Childhood is Just as Messy as Adulthood: “The Perks of Being a Wallflower” (2012)

Based on the 1999 novel by Stephen Chobosky, “The Perks of Being a Wallflower” was released in 2012. Chobosky directed this film and wrote the screenplay, reaping the rewards of having full creative license over the cinematic portrayal of his popular novel. The film stars Logan Lerman, Emma Watson, and Ezra Miller in a coming of age story about a mentally fragmented high school freshman who navigates through his first year with a few quirky friends who are damaged in their own right. Charlie (Lerman) enters his first year of high school immediately following a mental breakdown that forced him into a mental hospital the summer before. The film highlights the struggle of mental illness in children and it shows us with clear water clarity just what it means to soil your reputation early on in your secondary education.

This is a powerful story that covers a wide range of topics from mental health, drug use, and abusive relationships to young love, self-discovery, and sexuality. A powerful movie for anyone touched by the changes that come along with growing up, this film explores the depth of which teenagers struggle to find and accept themselves. For example, the character of Sam had a wild freshman year filled with experimentation with drugs and alcohol, and it impacts her relationships nearly four years later. The fundamental truth about kids and adults is that they change frequently and ferociously, reshaping from the experiences they’ve had. I remember kids from my high school who went completely wild and developed a “reputation.” It followed them, and they had a tough time shaking other peoples preconceived notions.
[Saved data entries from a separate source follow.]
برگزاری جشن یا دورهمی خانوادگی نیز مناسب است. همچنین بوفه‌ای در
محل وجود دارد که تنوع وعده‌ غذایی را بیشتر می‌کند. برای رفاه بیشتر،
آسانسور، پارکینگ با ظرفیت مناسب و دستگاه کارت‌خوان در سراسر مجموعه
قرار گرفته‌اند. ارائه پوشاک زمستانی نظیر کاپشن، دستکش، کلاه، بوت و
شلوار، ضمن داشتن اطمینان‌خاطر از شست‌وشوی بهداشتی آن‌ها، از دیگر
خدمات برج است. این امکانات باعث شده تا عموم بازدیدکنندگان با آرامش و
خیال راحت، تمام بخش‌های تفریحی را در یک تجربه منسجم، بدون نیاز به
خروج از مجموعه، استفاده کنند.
This film made me uncomfortable at times, a few moments stirring the urge to put my hands over my eyes out of sheer angst for the characters.  A great example of this is the scene where Charley and his group of friends are playing truth or dare. At this point in the film he has fallen unwittingly into the clutches of Mary Elizabeth (Mae Whitman) who crafted a romantic relationship between them based on him accepting her Sadie Hawkins invitation, and he doesn’t contradict her out of fear of hurting her feelings. Patrick dares him to kiss the most beautiful girl in the room, and a surge of honesty bursts forth as he responds by planting a kiss on Sam, to the horror of everyone in the room. This act unintentionally opens old wounds between Sam and Mary Elizabeth, and Charlie is essentially exiled from the group. It makes me cringe how many uncomfortable situations we find ourselves in because we don’t want to hurt someone’s feelings, but the truth always comes out no matter what we do to conceal it. What follows his banishment is a painful regression into the mental darkness that lurks beneath his fragile exterior, and he begins to crack when the pressure is too much for him to take. It’s heart-breaking to watch because Charlie has a loyal heart and a kindness that is uncommon in people his age.

I enjoyed the story, but the sheer volume of problems this kid experiences throughout is almost overwhelming. At one point I had the thought, “Dear God, no one’s childhood could be that bad.” But that simply isn’t true. Many people spend their entire adult lives recovering from traumatic childhoods, as I’m sure thousands upon thousands of psychiatrists can attest to, and children cannot be protected from mental illness any more than their parents can be. The bottom line is that kids can’t avoid the tough stuff, no matter how hard parents try. We can only hope that with each passing year kids become more inclusive and forgiving towards each other so they can face the challenges of the real world together.